EXERCISE >>
After locating the line with "2) display [653,42,853,199]", reproduce that line and every one following it exactly, up to the end of the entries.

RECORDED INFORMATION section start

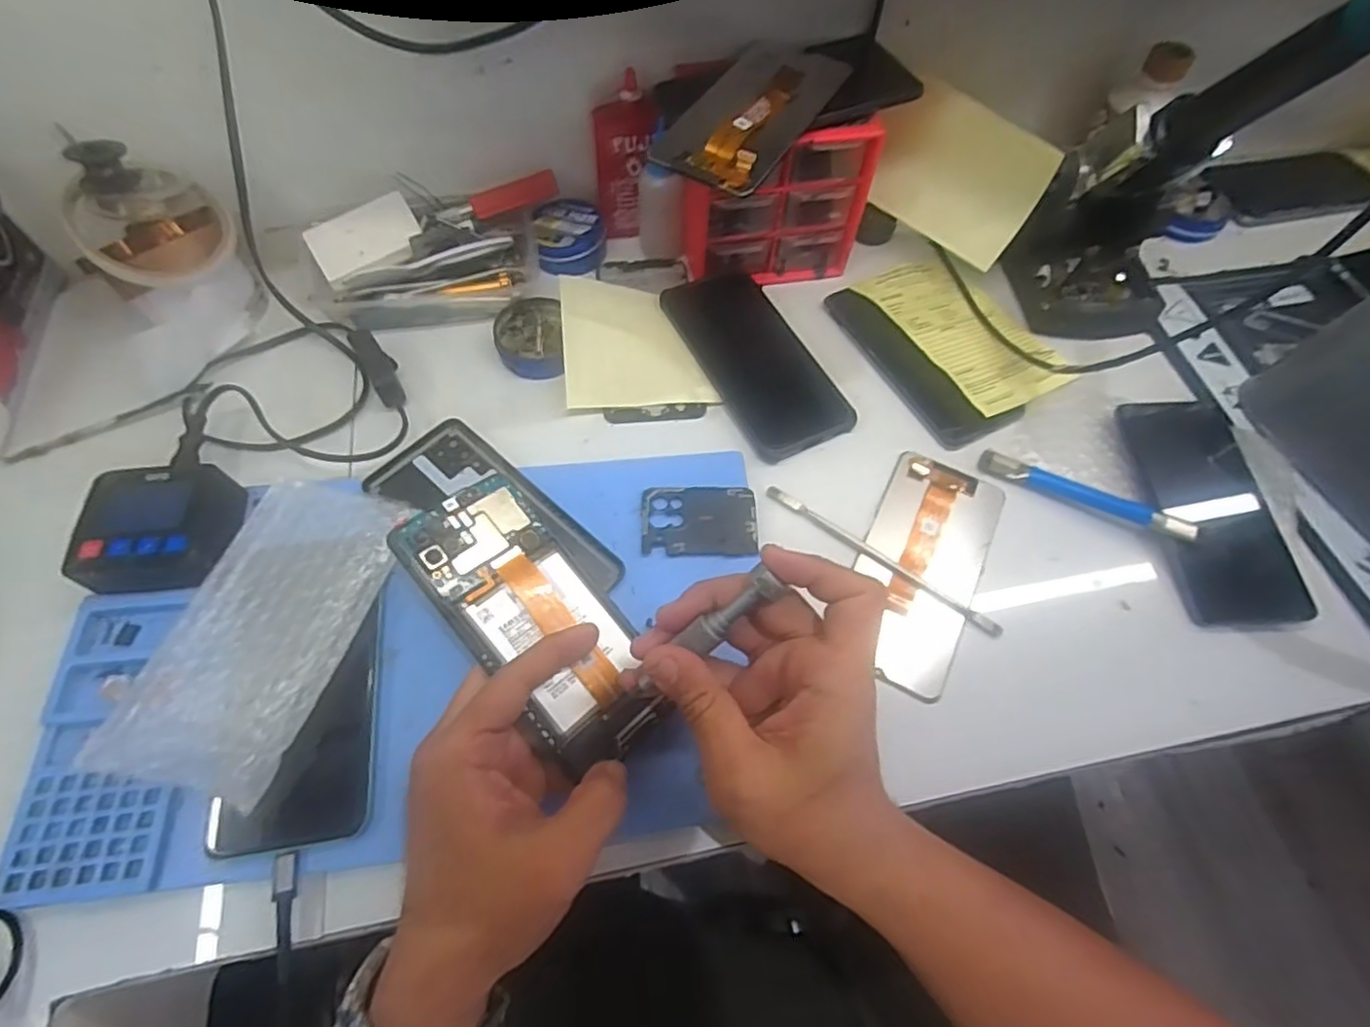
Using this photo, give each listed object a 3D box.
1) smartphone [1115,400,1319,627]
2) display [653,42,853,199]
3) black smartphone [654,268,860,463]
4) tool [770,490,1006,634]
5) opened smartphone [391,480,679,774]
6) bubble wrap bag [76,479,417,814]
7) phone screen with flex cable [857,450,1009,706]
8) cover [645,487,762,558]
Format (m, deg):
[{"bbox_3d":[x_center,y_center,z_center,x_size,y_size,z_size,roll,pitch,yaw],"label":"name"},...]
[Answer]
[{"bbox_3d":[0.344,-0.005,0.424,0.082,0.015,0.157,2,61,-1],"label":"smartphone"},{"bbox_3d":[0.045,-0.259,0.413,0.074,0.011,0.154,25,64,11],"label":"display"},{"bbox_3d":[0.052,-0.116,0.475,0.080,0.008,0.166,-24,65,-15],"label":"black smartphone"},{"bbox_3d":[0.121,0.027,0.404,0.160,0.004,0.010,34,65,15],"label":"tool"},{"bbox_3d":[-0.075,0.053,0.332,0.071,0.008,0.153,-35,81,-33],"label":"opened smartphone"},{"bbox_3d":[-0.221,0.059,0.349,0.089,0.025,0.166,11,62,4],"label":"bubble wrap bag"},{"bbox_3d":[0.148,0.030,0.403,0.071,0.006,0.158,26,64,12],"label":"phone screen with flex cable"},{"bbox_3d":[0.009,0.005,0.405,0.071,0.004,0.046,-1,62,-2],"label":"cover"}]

RECORDED INFORMATION section end

ANSWER SECTION >>
2) display [653,42,853,199]
3) black smartphone [654,268,860,463]
4) tool [770,490,1006,634]
5) opened smartphone [391,480,679,774]
6) bubble wrap bag [76,479,417,814]
7) phone screen with flex cable [857,450,1009,706]
8) cover [645,487,762,558]
Format (m, deg):
[{"bbox_3d":[x_center,y_center,z_center,x_size,y_size,z_size,roll,pitch,yaw],"label":"name"},...]
[Answer]
[{"bbox_3d":[0.344,-0.005,0.424,0.082,0.015,0.157,2,61,-1],"label":"smartphone"},{"bbox_3d":[0.045,-0.259,0.413,0.074,0.011,0.154,25,64,11],"label":"display"},{"bbox_3d":[0.052,-0.116,0.475,0.080,0.008,0.166,-24,65,-15],"label":"black smartphone"},{"bbox_3d":[0.121,0.027,0.404,0.160,0.004,0.010,34,65,15],"label":"tool"},{"bbox_3d":[-0.075,0.053,0.332,0.071,0.008,0.153,-35,81,-33],"label":"opened smartphone"},{"bbox_3d":[-0.221,0.059,0.349,0.089,0.025,0.166,11,62,4],"label":"bubble wrap bag"},{"bbox_3d":[0.148,0.030,0.403,0.071,0.006,0.158,26,64,12],"label":"phone screen with flex cable"},{"bbox_3d":[0.009,0.005,0.405,0.071,0.004,0.046,-1,62,-2],"label":"cover"}]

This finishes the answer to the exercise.